**** Data shown ****

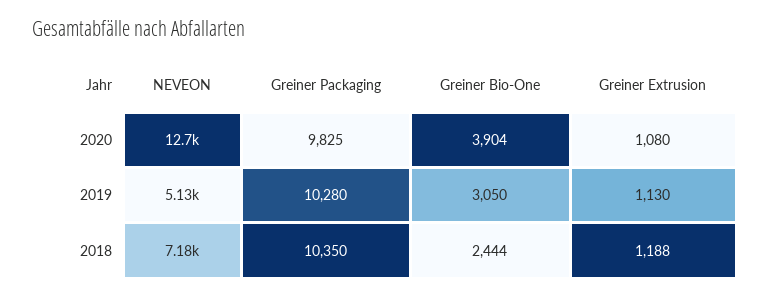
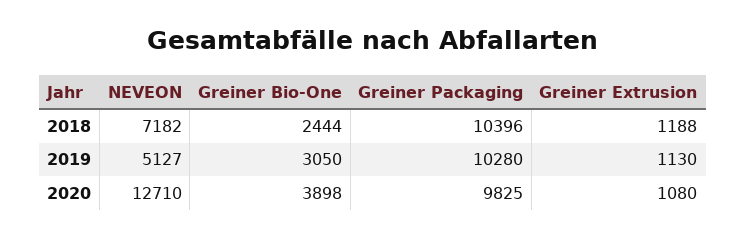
Greiner Bio-One, 2020: 3904 -> 3898
Greiner Packaging, 2018: 10350 -> 10396

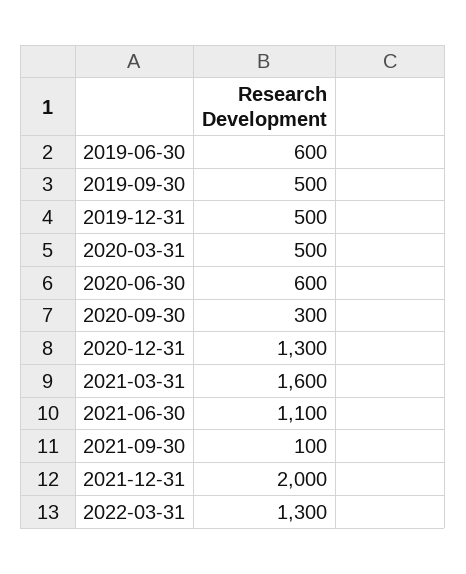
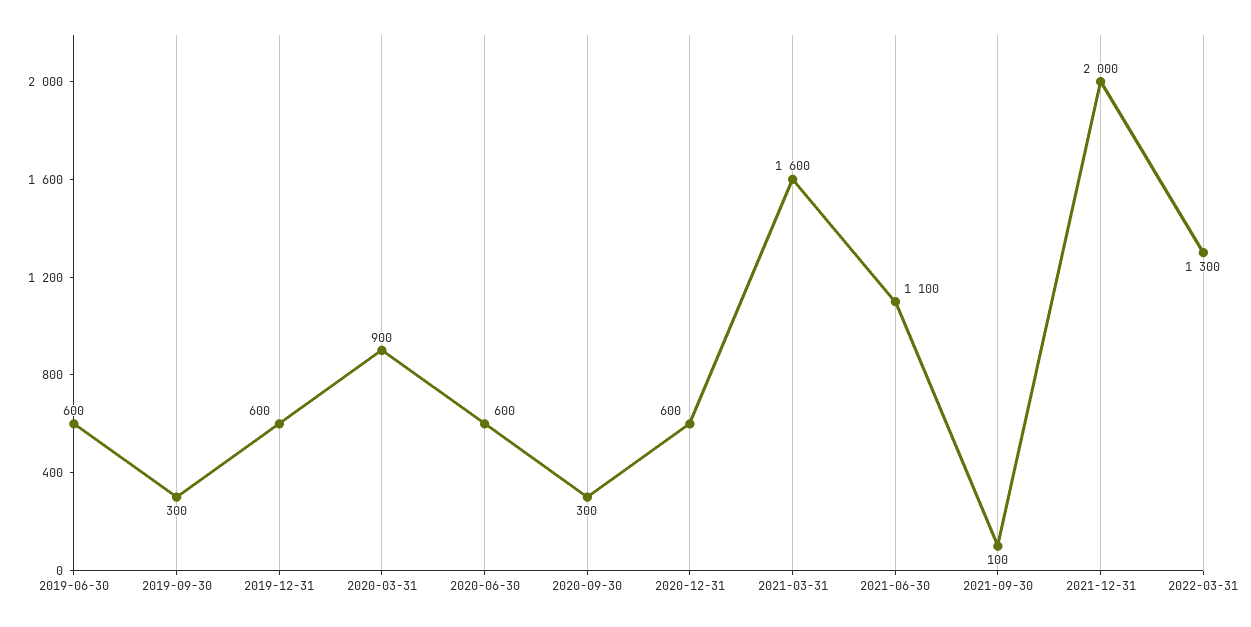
2019-09-30: 500 -> 300
2019-12-31: 500 -> 600
2020-03-31: 500 -> 900
2020-12-31: 1300 -> 600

****

▸ **What is expected**: Output exactly the line containing "2019-12-31: 500 -> 600" together with every line after it, ending at the final line of the entries.

▸ **Expected answer**:
2019-12-31: 500 -> 600
2020-03-31: 500 -> 900
2020-12-31: 1300 -> 600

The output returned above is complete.